Note that, in theory, the user can choose all annotations simultaneously, but please be aware that the computational time will increase sharply (especially when selecting a large number of combinations).
The "Send Features" button launches the application.



Figure 4: The annotations available for human RefSeq genes.

Running

After running the program, the php interface sends back to the user the information on the actual status of the job (see Figure 5).


Figure 5: While the program is running, the php interfaces will check periodically if the application has finished. The user can leave open the browser window or bookmark the link and come back later. The results will be posted to this window.

The Output

The program writes 4 different output files (see Figure 6).

Figure 6: The output page presenting the 4 different output files.

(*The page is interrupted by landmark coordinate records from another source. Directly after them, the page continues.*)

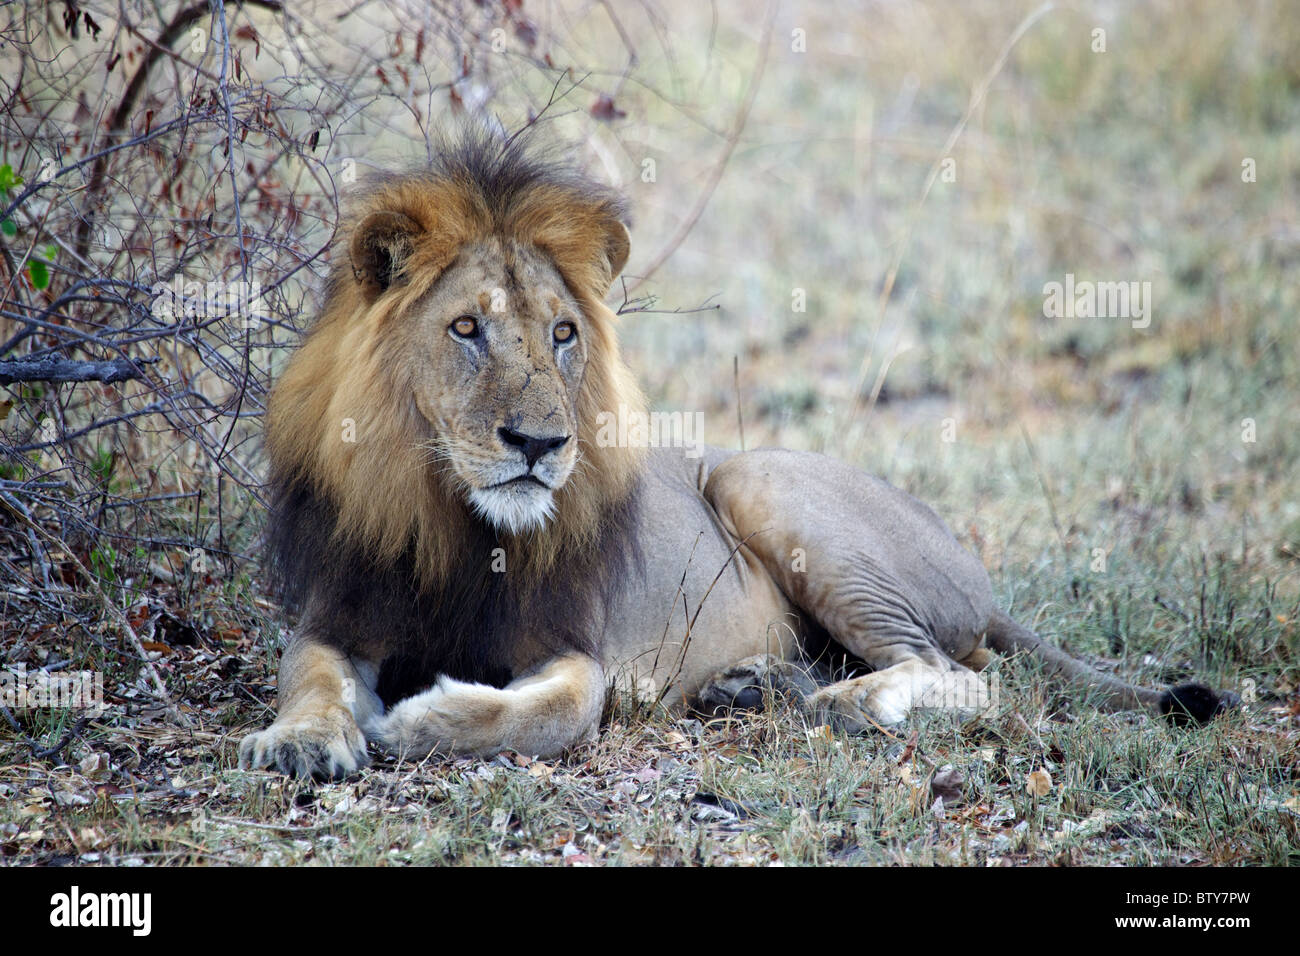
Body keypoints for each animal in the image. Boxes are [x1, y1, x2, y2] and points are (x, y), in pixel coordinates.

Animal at [241, 130, 1227, 780]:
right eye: (465, 329)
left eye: (563, 334)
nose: (542, 443)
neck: (449, 513)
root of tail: (978, 575)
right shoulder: (339, 612)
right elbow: (309, 677)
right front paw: (301, 740)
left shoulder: (574, 646)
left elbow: (549, 714)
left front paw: (414, 720)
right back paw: (759, 682)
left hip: (762, 480)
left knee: (964, 678)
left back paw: (841, 702)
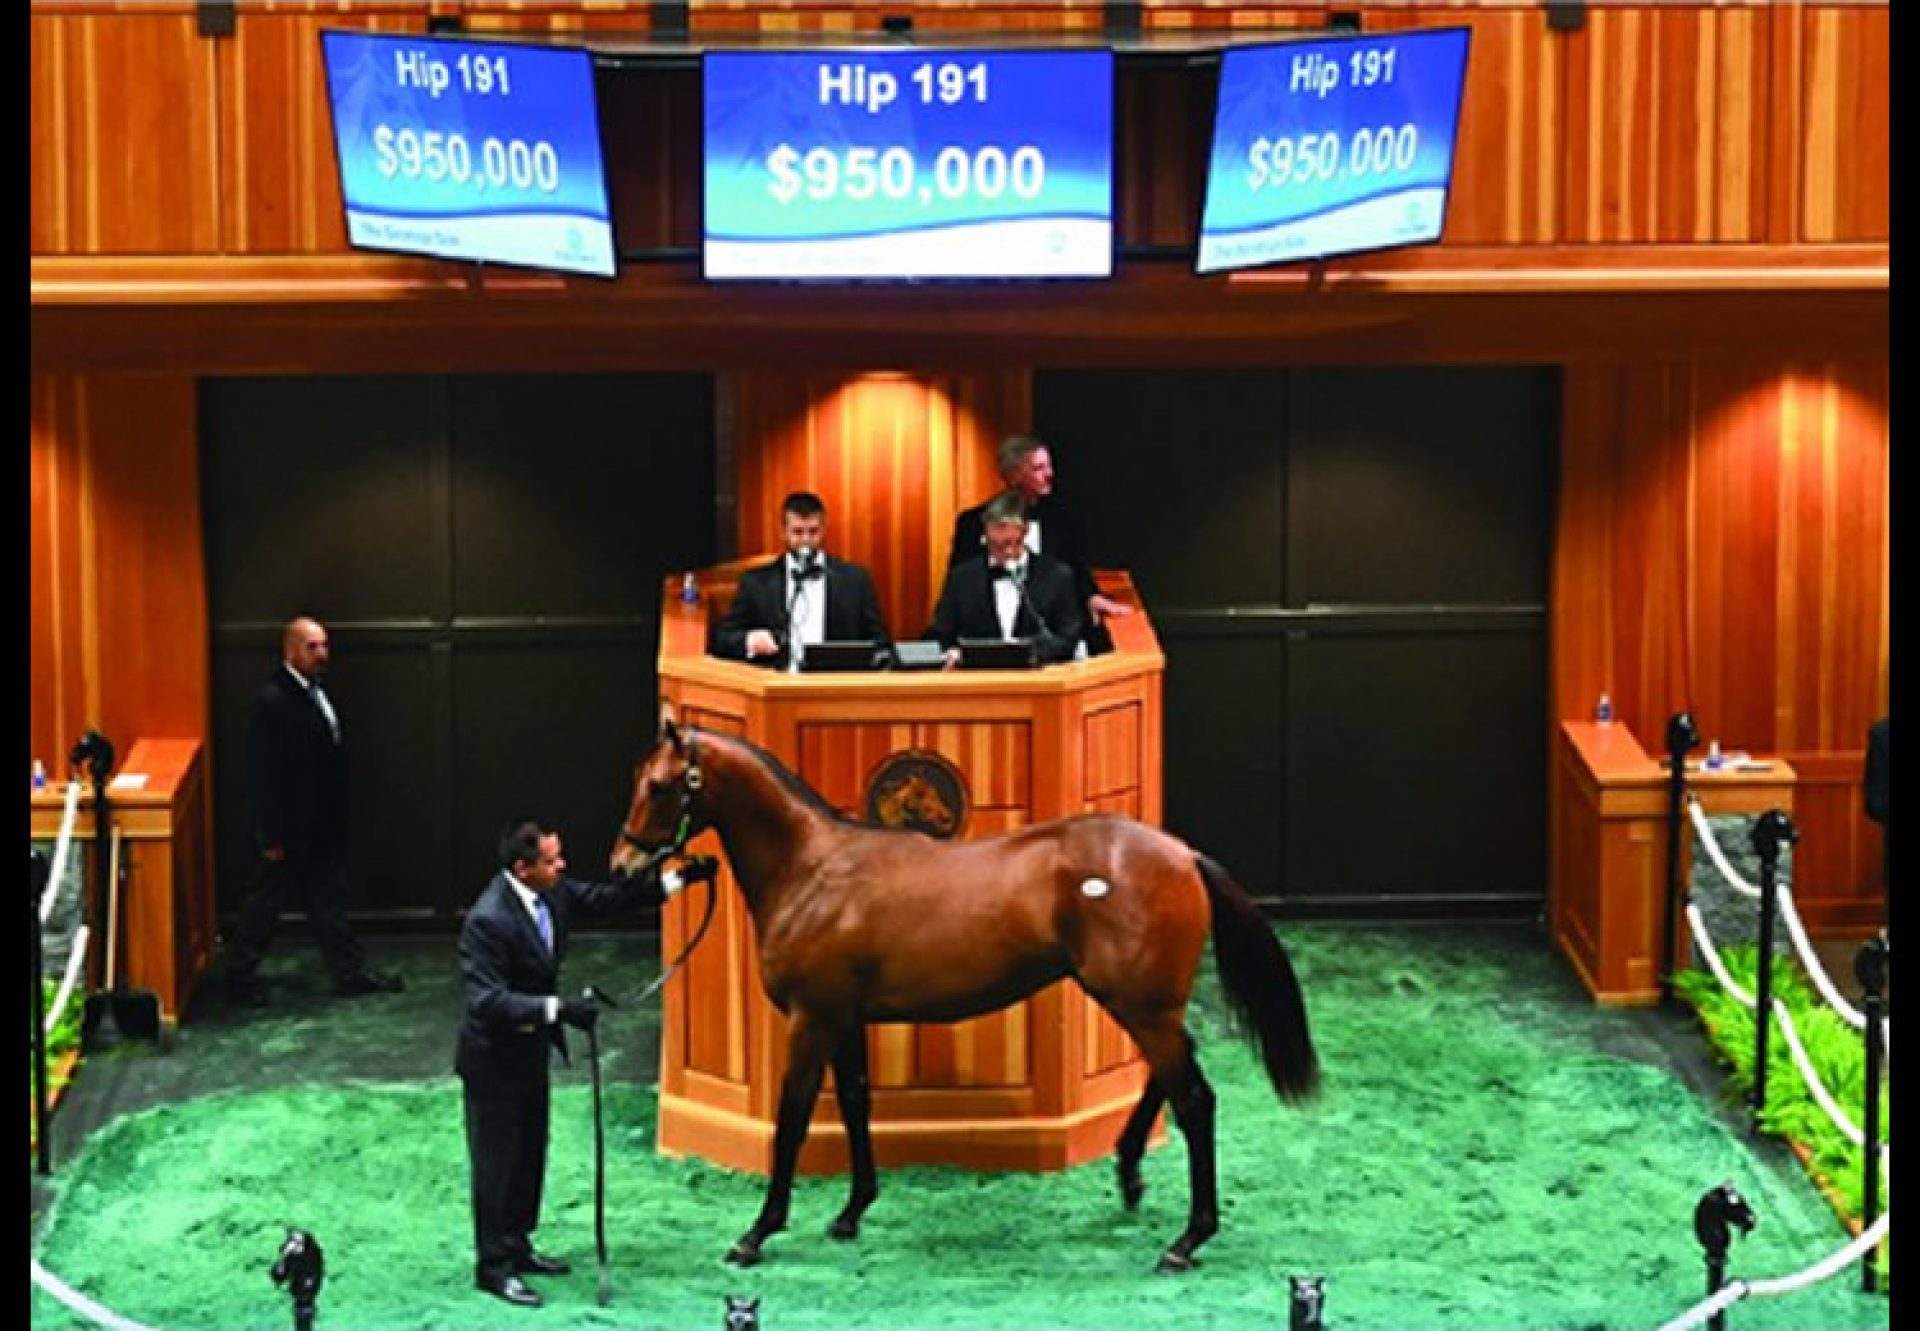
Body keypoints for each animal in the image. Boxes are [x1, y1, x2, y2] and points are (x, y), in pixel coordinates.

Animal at [614, 722, 1320, 1275]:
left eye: (659, 786)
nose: (624, 866)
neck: (813, 872)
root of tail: (1184, 855)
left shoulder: (812, 1021)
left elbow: (791, 1121)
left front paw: (757, 1233)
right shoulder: (844, 1019)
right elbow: (856, 1104)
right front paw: (851, 1212)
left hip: (1141, 1007)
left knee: (1195, 1099)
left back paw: (1187, 1239)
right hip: (1141, 1003)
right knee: (1171, 1077)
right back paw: (1128, 1172)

The first is in html format to provide the user with a brief overview of the results. An important feature here is the red shading of those combinations for which one of the members has a better (smaller) p-value than the p-value for the annotation module (combination). The reasoning is as follows. If we have a very significant single annotation and we combine it with a randomly distributed one, then the combination is very likely still significant, however with a higher p-value that those of the single annotation. In such a case, the combination is most likely not interesting in a biological context as it cannot infer any "real" interplay between the annotations. In the last file on the output page (Just "Better Combinations"), the red shaded combinations are removed.


Figure 7: The output in html format with red shading see documentation.

The program also writes out a more detailed output in a tab separated text file which holds all frequencies and all genes.
Finally, a brief summary of the job is given showing mainly the number of mapped and annotated genes and the chosen parameters.


Figure 7: A short summary of the job.